*Texto de la página*
____

Ana Julieta Vallejo, fotografiada en su casa ubicada en Palma de Mallorca.

La clandestinidad pasa factura. Estando al vaivén de los trabajos ocasionales, ella ha estado al borde de dormir en la acera. Solo le salvó una amiga que la acogió en el salón de su piso cuando ella no tenía para costearse una habitación. La comida la resolvía con organizaciones que apoyan a migrantes. “Yo he tenido momentos en que he pensado dejar todo y devolverme a Colombia, pero también me pregunto volver a qué”, dice. Ya se ha jugado todo para estar en España y pese a que aquí no tiene nada, en su país también tendría que empezar de cero. Aunque allí tiene una hija en la que piensa todos los días. “Yo vivo en dos mundos: quisiera estar allá, pero a la vez acá porque necesito ahorrar para comprarme allá una casa”.

A Uddin le pasa lo mismo. En Bangladés dejó a sus cuatro hijos (de 25, 22, 16 y 15 años) a los que no ve desde 2010 cuando llegó a España, porque no puede viajar para hacerlo. Vive en el barrio de Lavapiés en una litera de una habitación en la que viven ocho personas, en un piso en el que en total viven 16. Está empadronado en una organización que apoya a los inmigrantes bangladesíes pero cuando va al médico tiene que hacer malabares para que en el centro de salud no le vayan a enviar después una factura impagable.

Quieren trabajar y la economía española les necesita. Entre finales de 2019 y finales de 2024, un 76% de todos los puestos de trabajo creados en España fueron ocupados por inmigrantes, según el informe anual que el Banco de España publicó en mayo pasado. Los empresarios siguen quejándose de la dificultad para encontrar mano de obra y las cifras de vacantes sin cubrir registran un récord, con más de 152.000 al cierre del primer trimestre de 2025, según el INE.

El calor es insoportable en la chabola de palés y plástico en la que vive Bamba Cissé. Atiende la llamada con EL PAÍS en la calle, donde pasa el día para no achicharrarse bajo el precario techo que le hace de casa. Nacido en Gambia hace 50 años, llegó a España en 2007 a bordo de una patera que le dejó en Tenerife. Aunque está cerca de cumplir dos décadas en España, nunca ha tenido un permiso para vivir aquí de forma legal ni ha figurado en ningún registro de la Administración. Pero ha labrado el campo en Níjar (Almería), recogiendo en los invernaderos tomate, berenjena, pimiento, calabacín. La huerta de Europa la nutren migrantes como él y otros con los que vive en el mismo asentamiento, de Marruecos, de Ghana, de Senegal y algunos pocos de países de América Latina. La población ha crecido exponencialmente porque el campo les necesita, pero no ha ocurrido lo mismo con el parque de vivienda. Entonces se hacinan en asentamientos de chabolas, buena parte de ellos sin papeles.

____

*Datos de entrada*

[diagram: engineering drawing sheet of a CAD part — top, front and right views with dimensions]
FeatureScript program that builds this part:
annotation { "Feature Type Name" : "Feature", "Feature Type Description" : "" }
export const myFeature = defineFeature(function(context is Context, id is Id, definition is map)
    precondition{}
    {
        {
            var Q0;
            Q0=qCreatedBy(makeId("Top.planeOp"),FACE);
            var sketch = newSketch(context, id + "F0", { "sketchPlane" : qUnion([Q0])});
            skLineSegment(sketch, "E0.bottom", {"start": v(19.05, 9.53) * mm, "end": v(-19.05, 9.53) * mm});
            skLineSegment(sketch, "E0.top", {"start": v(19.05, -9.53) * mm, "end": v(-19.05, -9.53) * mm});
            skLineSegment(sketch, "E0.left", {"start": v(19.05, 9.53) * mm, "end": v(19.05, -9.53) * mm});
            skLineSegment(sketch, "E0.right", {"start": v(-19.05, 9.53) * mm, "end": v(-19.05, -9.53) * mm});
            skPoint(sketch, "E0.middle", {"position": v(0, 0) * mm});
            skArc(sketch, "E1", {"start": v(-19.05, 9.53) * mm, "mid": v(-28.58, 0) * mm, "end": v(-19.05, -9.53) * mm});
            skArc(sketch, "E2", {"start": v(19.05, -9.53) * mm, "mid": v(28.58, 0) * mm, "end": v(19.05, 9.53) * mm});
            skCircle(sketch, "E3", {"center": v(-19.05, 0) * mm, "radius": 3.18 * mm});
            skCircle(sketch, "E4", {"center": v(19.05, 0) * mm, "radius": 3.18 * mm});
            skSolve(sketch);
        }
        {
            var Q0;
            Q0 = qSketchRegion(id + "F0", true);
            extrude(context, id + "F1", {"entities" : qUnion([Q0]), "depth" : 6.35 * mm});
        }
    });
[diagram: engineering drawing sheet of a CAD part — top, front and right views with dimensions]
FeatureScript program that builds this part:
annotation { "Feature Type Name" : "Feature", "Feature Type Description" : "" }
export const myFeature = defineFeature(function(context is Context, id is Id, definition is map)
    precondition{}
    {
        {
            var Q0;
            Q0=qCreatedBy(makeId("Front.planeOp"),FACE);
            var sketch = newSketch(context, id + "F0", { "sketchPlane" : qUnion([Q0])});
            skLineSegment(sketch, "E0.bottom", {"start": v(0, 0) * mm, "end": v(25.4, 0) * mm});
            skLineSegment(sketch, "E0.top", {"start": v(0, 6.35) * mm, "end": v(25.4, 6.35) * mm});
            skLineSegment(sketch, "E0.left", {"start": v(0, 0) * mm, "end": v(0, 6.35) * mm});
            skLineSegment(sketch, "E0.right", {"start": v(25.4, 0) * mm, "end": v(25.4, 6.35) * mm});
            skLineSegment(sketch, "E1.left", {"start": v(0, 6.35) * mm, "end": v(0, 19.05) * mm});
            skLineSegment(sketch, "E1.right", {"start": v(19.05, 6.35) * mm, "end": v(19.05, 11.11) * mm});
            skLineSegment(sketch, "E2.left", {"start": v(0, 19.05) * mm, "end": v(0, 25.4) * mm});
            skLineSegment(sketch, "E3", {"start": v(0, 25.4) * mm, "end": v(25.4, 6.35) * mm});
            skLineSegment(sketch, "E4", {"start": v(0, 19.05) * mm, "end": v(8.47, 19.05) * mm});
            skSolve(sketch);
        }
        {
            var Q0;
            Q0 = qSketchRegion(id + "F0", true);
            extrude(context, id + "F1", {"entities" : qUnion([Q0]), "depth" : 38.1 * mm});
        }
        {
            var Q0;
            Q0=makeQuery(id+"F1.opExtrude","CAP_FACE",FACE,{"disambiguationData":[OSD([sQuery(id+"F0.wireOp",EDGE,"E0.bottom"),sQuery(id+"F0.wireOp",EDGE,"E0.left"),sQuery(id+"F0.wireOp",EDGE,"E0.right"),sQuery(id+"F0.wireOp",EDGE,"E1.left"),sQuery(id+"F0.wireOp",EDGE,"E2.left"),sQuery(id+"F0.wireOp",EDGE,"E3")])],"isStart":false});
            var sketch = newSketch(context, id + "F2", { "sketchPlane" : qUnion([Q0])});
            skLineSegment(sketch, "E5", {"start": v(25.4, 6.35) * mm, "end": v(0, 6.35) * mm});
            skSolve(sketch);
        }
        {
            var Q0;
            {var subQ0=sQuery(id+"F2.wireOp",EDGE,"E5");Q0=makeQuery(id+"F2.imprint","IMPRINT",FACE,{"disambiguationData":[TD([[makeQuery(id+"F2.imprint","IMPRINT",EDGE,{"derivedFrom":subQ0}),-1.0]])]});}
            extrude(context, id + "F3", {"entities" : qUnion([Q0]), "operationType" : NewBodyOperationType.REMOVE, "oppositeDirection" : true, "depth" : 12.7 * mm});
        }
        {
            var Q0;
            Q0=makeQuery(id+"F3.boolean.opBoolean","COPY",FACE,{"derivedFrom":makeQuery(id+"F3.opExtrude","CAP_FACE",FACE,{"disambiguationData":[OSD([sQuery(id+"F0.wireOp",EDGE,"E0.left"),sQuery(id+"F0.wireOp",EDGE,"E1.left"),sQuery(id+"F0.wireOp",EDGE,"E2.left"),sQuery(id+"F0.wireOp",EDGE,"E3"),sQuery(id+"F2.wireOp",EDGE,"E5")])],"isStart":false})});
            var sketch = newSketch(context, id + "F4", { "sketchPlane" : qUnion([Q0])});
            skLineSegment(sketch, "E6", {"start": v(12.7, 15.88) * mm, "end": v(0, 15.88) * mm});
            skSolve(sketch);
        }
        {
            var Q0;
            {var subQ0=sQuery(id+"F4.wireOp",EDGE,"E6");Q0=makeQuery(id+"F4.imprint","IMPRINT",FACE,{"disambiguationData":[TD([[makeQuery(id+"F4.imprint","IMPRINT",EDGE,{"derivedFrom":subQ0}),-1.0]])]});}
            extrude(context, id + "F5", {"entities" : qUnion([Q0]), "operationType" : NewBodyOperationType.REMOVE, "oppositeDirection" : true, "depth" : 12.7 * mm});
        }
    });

____

*Tarea 1*
Responde, según el texto de la página:
(a) ¿Cuántas personas viven en total en el piso de Lavapiés donde vive Uddin?
(b) ¿Qué porcentaje de los puestos de trabajo creados en España entre finales de 2019 y finales de 2024 ocuparon inmigrantes, según el Banco de España?
(c) ¿En qué año llegó Bamba Cissé a España y dónde lo dejó la patera?
*Tarea 2*
Reproduce sin cambios el fragmento del texto de la página que va desde "A Uddin le pasa" hasta "una factura impagable.", ambos incluidos.

*Resultado del ejercicio 1*
(a) 16 personas.
(b) Un 76%.
(c) En 2007; la patera lo dejó en Tenerife.

*Resultado del ejercicio 2*
A Uddin le pasa lo mismo. En Bangladés dejó a sus cuatro hijos (de 25, 22, 16 y 15 años) a los que no ve desde 2010 cuando llegó a España, porque no puede viajar para hacerlo. Vive en el barrio de Lavapiés en una litera de una habitación en la que viven ocho personas, en un piso en el que en total viven 16. Está empadronado en una organización que apoya a los inmigrantes bangladesíes pero cuando va al médico tiene que hacer malabares para que en el centro de salud no le vayan a enviar después una factura impagable.